A structured mentoring program, in which apprentices do the work and an older mentor acts as a coach and trainer, develops productive line techs faster, Harkins says.
The mentor is the team leader who oversees five or six apprentices, he says. “His responsibility is to make them journeymen technicians. The mentor’s incentive is that his pay is based on how many hours his apprentices produce and the measurable progress they make towards becoming line techs.”
Harkins acknowledges that the concept has been hard to sell to many dealerships because it initially reduces production and raises costs. Instead of generating his own flat-rate hours, the experienced tech is mentoring green apprentices, who might produce only three or four hours a day at first.
But Wright says the higher initial cost is an investment. He used advice from Harkins and others to shape Shaheen Chevrolet’s mentoring program. It pays mentors so they make at least as much as they did wrenching.
“This isn’t a fast fix for anything, it’s a long-term program,” Wright says. “You have to have the owner’s backing to do something like this, because the initial cost of sale for this mentor program is probably 35 to 40 percent higher than for a normal A tech.”
Once C-level apprentices become B or A techs working on their own, Wright sees the investment paying off.
“As the apprentices become more productive and more knowledgeable, the mentor’s piece of this becomes less,” he adds. “That raises the capacity in my shop and drives down my cost of sale. In a shop with 60 technicians, if [initially] I’m paying two of them considerably higher to train five, I can live with that.”
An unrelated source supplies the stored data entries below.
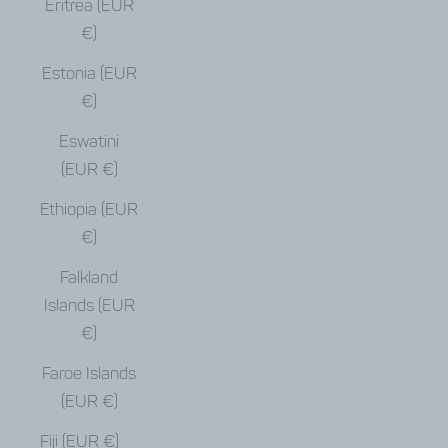
Eritrea (EUR
€)
Estonia (EUR
€)
Eswatini
(EUR €)
Ethiopia (EUR
€)
Falkland
Islands (EUR
€)
Faroe Islands
(EUR €)
Fiji (EUR €)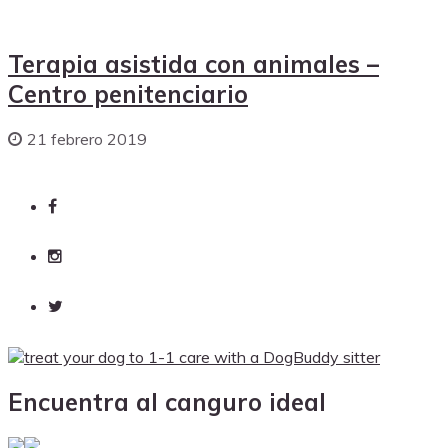
Terapia asistida con animales –
Centro penitenciario
21 febrero 2019
Encuentra al canguro ideal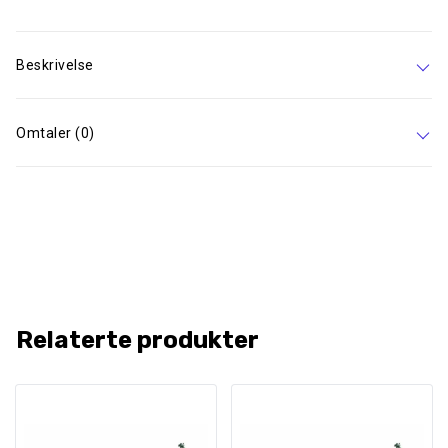
Beskrivelse
Omtaler (0)
Relaterte produkter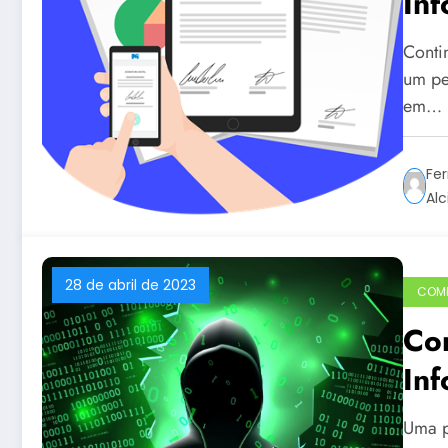
Inf
Do
Conti
um pe
em…
Fer
Alc
28 de abril de 2023
COM
Co
In
Uma p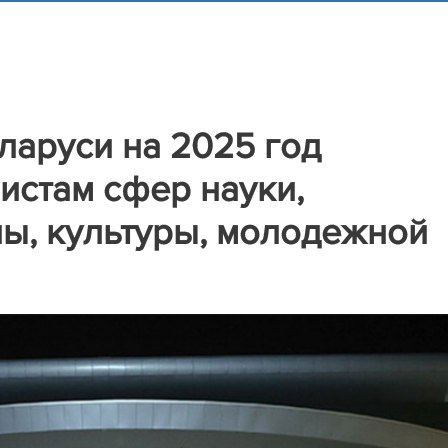
ларуси на 2025 год
истам сфер науки,
ы, культуры, молодежной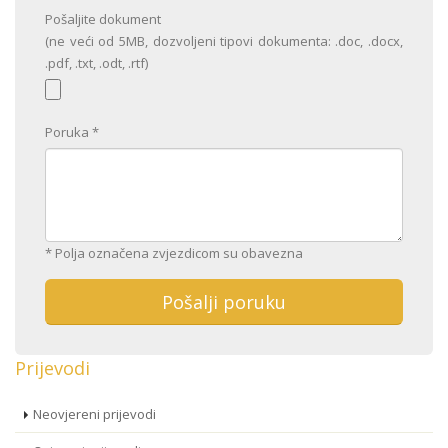
Pošaljite dokument
(ne veći od 5MB, dozvoljeni tipovi dokumenta: .doc, .docx,
.pdf, .txt, .odt, .rtf)
Poruka
*
* Polja označena zvjezdicom su obavezna
Prijevodi
Neovjereni prijevodi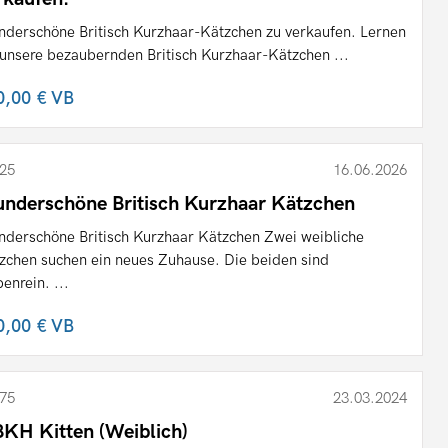
derschöne Britisch Kurzhaar-Kätzchen zu verkaufen. Lernen
 unsere bezaubernden Britisch Kurzhaar-Kätzchen ...
0,00 €
VB
25
16.06.2026
nderschöne Britisch Kurzhaar Kätzchen
derschöne Britisch Kurzhaar Kätzchen Zwei weibliche
zchen suchen ein neues Zuhause. Die beiden sind
benrein. ...
0,00 €
VB
75
23.03.2024
BKH Kitten (Weiblich)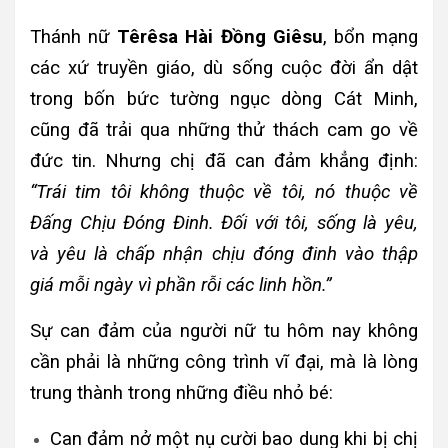
Thánh nữ
Têrêsa Hài Đồng Giêsu
, bổn mạng
các xứ truyền giáo, dù sống cuộc đời ẩn dật
trong bốn bức tường ngục dòng Cát Minh,
cũng đã trải qua những thử thách cam go về
đức tin. Nhưng chị đã can đảm khẳng định:
“Trái tim tôi không thuộc về tôi, nó thuộc về
Đấng Chịu Đóng Đinh. Đối với tôi, sống là yêu,
và yêu là chấp nhận chịu đóng đinh vào thập
giá mỗi ngày vì phần rỗi các linh hồn.”
Sự can đảm của người nữ tu hôm nay không
cần phải là những công trình vĩ đại, mà là lòng
trung thành trong những điều nhỏ bé:
Can đảm nở một nụ cười bao dung khi bị chị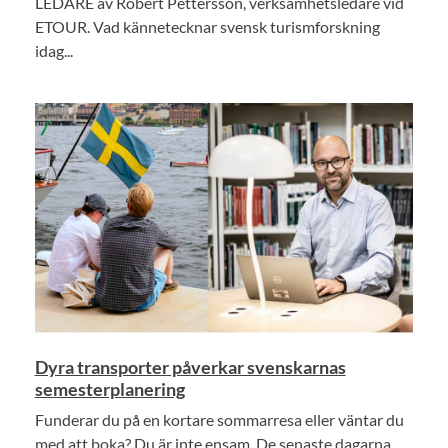
LEDARE av Robert Pettersson, verksamhetsledare vid
ETOUR. Vad kännetecknar svensk turismforskning
idag...
Dyra transporter påverkar svenskarnas
semesterplanering
Funderar du på en kortare sommarresa eller väntar du
med att boka? Du är inte ensam. De senaste dagarna...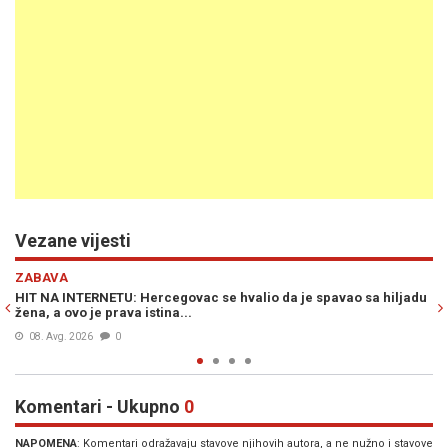
Vezane vijesti
Previous
N
ZABAVA
hiljadu
HIT NA INTERNETU: Natpis na kombiju splitskih registracija - ci
iz pjesme sarajevskog benda...
07. Avg. 2026
0
Komentari - Ukupno
0
NAPOMENA
: Komentari odražavaju stavove njihovih autora, a ne nužno i stavove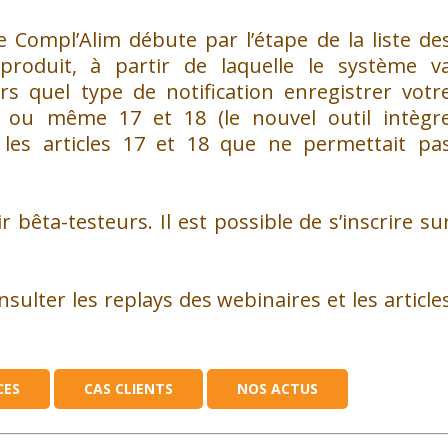
 Compl’Alim débute par l’étape de la liste de
 produit, à partir de laquelle le système v
s quel type de notification enregistrer votr
16 ou même 17 et 18 (le nouvel outil intègr
 les articles 17 et 18 que ne permettait pa
 bêta-testeurs. Il est possible de s’inscrire su
sulter les replays des webinaires et les article
CES
CAS CLIENTS
NOS ACTUS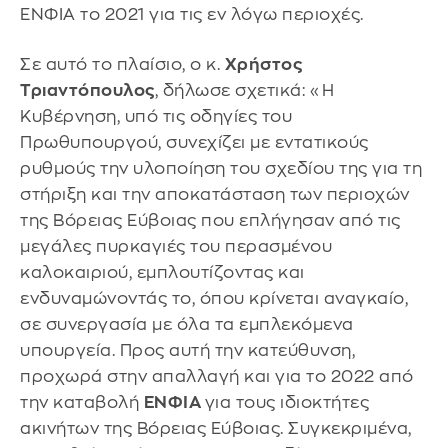
ΕΝΦΙΑ το 2021 για τις εν λόγω περιοχές.
Σε αυτό το πλαίσιο, ο κ.
Χρήστος
Τριαντόπουλος
, δήλωσε σχετικά: «Η
Κυβέρνηση, υπό τις οδηγίες του
Πρωθυπουργού, συνεχίζει με εντατικούς
ρυθμούς την υλοποίηση του σχεδίου της για τη
στήριξη και την αποκατάσταση των περιοχών
της Βόρειας Εύβοιας που επλήγησαν από τις
μεγάλες πυρκαγιές του περασμένου
καλοκαιριού, εμπλουτίζοντας και
ενδυναμώνοντάς το, όπου κρίνεται αναγκαίο,
σε συνεργασία με όλα τα εμπλεκόμενα
υπουργεία. Προς αυτή την κατεύθυνση,
προχωρά στην απαλλαγή και για το 2022 από
την καταβολή
ΕΝΦΙΑ
για τους ιδιοκτήτες
ακινήτων της Βόρειας Εύβοιας. Συγκεκριμένα,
Other dealerships and dealership groups, such as Ganley Automotive Group, headquartered in northeast Ohio, and West Herr Auto Group in suburban Buffalo, N.Y., have developed sophisticated mentoring programs for service technicians.
At Todd Wenzel Buick-GMC in Davison, Mich., fixed operations director Scott Kohagen started a program about seven years ago, when one of his best techs developed multiple sclerosis at age 40 and could not turn wrenches.